Другими словами, свободная человеческая индивидуальность должна полностью подчиняться какому–то коллективу и, так сказать, потонуть в нем. Ну, что же, может быть, этот коллектив — социализм? Мы сами во многом — противники буржуазного индивидуализма, действительно остро развернувшегося со времени Ренессанса. Бердяев предвидит возможность такого толкования. Он пишет: «Крайний социологизм мирочувствовапия и миросозерцания есть обратная сторона глубокой разобщенности и одиночества человека. Внутренне разъединенные атомы пытаются внешне соединиться. Крайний индивидуализм и крайвий социализм — две формы окончания Ренессанса».

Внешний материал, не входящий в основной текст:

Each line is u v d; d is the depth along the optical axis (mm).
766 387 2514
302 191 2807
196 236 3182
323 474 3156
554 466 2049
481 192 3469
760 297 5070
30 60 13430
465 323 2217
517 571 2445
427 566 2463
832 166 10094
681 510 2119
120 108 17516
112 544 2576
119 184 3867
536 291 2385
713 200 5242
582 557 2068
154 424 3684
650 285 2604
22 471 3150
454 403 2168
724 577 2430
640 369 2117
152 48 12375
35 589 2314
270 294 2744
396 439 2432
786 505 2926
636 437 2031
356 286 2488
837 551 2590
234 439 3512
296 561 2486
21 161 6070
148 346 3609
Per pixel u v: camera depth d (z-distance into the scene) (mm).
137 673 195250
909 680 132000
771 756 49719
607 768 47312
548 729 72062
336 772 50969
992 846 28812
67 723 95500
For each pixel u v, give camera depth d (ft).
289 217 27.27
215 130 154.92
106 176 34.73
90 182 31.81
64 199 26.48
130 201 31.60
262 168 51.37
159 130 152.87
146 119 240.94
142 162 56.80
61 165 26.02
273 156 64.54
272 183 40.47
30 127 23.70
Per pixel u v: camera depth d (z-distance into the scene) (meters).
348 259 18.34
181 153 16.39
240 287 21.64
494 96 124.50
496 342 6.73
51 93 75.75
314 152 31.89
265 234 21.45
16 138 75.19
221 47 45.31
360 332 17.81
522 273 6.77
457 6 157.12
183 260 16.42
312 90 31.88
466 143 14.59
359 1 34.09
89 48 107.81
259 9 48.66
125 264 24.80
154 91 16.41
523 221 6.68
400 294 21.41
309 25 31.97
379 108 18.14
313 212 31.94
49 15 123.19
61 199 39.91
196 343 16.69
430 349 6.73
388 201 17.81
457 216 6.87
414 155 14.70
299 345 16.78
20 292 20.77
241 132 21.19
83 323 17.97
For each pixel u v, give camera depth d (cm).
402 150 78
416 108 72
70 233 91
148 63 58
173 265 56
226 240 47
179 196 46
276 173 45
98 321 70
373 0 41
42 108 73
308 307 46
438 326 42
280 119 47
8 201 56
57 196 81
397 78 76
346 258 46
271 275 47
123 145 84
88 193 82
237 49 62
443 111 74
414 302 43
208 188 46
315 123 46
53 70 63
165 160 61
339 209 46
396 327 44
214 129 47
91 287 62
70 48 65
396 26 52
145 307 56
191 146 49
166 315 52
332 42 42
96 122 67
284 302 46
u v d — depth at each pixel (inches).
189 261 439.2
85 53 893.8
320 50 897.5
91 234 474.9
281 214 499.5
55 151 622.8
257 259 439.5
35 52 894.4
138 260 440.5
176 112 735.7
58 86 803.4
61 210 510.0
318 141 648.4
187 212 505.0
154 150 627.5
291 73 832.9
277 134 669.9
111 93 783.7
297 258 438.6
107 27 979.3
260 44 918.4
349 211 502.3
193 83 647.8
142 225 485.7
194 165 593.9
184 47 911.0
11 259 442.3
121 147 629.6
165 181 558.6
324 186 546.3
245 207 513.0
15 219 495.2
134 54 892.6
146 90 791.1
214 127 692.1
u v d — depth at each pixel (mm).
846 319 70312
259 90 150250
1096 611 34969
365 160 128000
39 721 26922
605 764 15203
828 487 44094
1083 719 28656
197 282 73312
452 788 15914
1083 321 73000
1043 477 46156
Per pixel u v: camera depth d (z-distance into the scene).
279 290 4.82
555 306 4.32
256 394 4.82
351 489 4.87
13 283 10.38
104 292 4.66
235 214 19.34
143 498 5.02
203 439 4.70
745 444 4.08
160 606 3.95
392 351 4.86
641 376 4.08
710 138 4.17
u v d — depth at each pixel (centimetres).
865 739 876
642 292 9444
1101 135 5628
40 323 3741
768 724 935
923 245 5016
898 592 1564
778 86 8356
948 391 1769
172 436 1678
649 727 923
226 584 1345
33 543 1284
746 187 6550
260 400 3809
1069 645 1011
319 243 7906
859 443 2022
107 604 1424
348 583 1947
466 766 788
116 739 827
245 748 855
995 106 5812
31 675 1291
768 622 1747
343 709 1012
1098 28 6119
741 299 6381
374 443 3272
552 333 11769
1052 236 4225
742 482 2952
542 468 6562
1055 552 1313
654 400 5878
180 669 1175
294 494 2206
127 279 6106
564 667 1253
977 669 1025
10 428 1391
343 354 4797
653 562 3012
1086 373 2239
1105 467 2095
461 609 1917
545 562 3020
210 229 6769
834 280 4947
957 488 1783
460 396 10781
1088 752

Ницше[196] и Маркс оказываются одинаково гениальными выразителями самоистребления гуманизма. Маркс требует уничтожения личности в коллективе. Маркс заменяет бога коллективом. Ницше же почувствовал человека, как ценность, захотел преодолеть его «сверхчеловеком». Но вы, конечно, наверно, спросите Бердяева: а как сделать таким образом, чтобы господин бог сам вмешался в дело и начал руководить человеческими действиями? Бог, как существо всевидящее и всемогущее, по–видимому, только потому не спускается на землю, хотя бы в образе сына своего, чтобы принять бразды правления над новым человеком, что не находит это нужным. Как же быть? Ясно, что представлять бога на земле могут только какие–нибудь папы.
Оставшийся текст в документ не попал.